- PROBLEM REQUIREMENTS: Starting with the line that contains "8 (495) 172-22-84" and going on through the end of the records, give those lines as a Markdown table with the columns Row and Line, numbering each row and leaving out any blank lines.
== Segment start ==
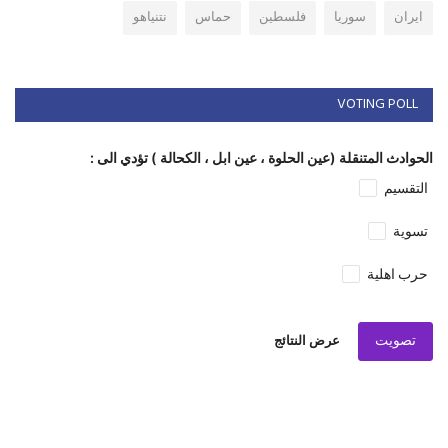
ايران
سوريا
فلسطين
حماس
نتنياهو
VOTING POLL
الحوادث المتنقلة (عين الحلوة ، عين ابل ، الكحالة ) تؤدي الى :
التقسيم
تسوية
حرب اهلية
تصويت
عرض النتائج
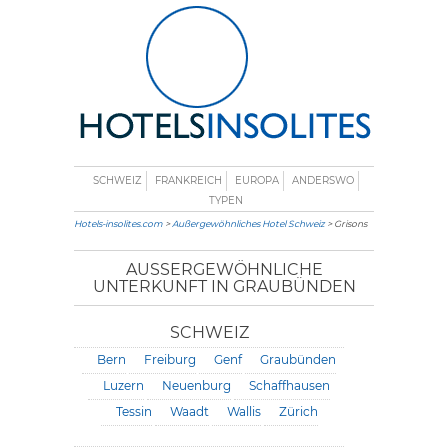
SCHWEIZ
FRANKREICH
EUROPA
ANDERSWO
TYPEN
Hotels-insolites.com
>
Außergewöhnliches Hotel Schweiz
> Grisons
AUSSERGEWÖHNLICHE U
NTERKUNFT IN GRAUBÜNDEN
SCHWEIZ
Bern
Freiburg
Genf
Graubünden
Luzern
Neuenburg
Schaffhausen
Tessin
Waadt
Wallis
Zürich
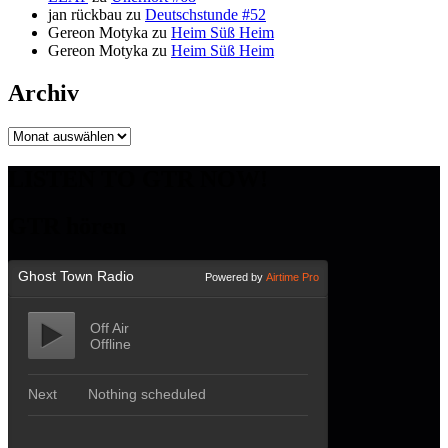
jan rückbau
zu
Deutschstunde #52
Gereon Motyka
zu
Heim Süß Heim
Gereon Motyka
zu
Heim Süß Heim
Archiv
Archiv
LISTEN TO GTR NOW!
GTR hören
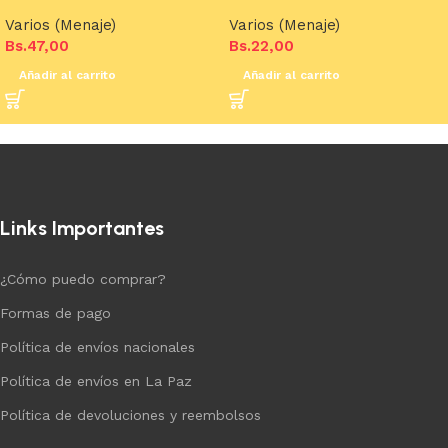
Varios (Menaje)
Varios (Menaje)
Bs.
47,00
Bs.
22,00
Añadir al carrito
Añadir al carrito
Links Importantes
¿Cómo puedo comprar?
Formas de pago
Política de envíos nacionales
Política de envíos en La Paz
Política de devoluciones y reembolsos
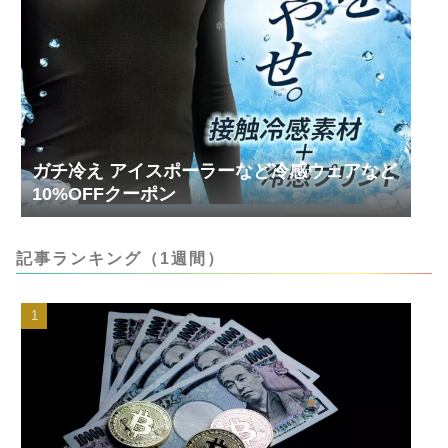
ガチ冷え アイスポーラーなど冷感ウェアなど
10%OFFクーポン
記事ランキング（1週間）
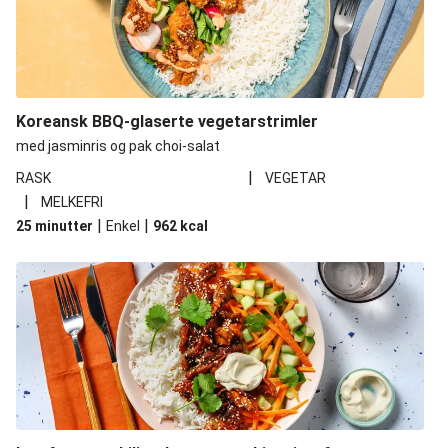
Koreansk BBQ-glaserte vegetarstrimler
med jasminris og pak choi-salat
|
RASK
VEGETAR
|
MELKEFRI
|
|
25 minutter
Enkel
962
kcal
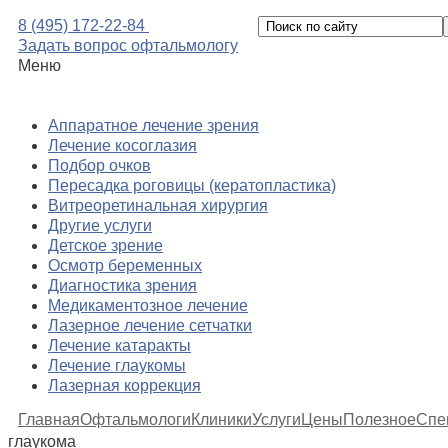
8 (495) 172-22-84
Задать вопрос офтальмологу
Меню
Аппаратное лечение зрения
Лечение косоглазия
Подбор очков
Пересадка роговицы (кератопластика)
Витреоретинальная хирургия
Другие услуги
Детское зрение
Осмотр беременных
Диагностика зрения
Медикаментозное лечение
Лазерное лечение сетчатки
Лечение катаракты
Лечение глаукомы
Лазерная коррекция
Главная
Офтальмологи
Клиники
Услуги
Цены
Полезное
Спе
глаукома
== Segment end ==
- ANSWER SPACE:
| Row | Line |
|---|---|
| 1 | 8 (495) 172-22-84 |
| 2 | Задать вопрос офтальмологу |
| 3 | Меню |
| 4 | Аппаратное лечение зрения |
| 5 | Лечение косоглазия |
| 6 | Подбор очков |
| 7 | Пересадка роговицы (кератопластика) |
| 8 | Витреоретинальная хирургия |
| 9 | Другие услуги |
| 10 | Детское зрение |
| 11 | Осмотр беременных |
| 12 | Диагностика зрения |
| 13 | Медикаментозное лечение |
| 14 | Лазерное лечение сетчатки |
| 15 | Лечение катаракты |
| 16 | Лечение глаукомы |
| 17 | Лазерная коррекция |
| 18 | Главная |
| 19 | Офтальмологи |
| 20 | Клиники |
| 21 | Услуги |
| 22 | Цены |
| 23 | Полезное |
| 24 | Спе |
| 25 | глаукома |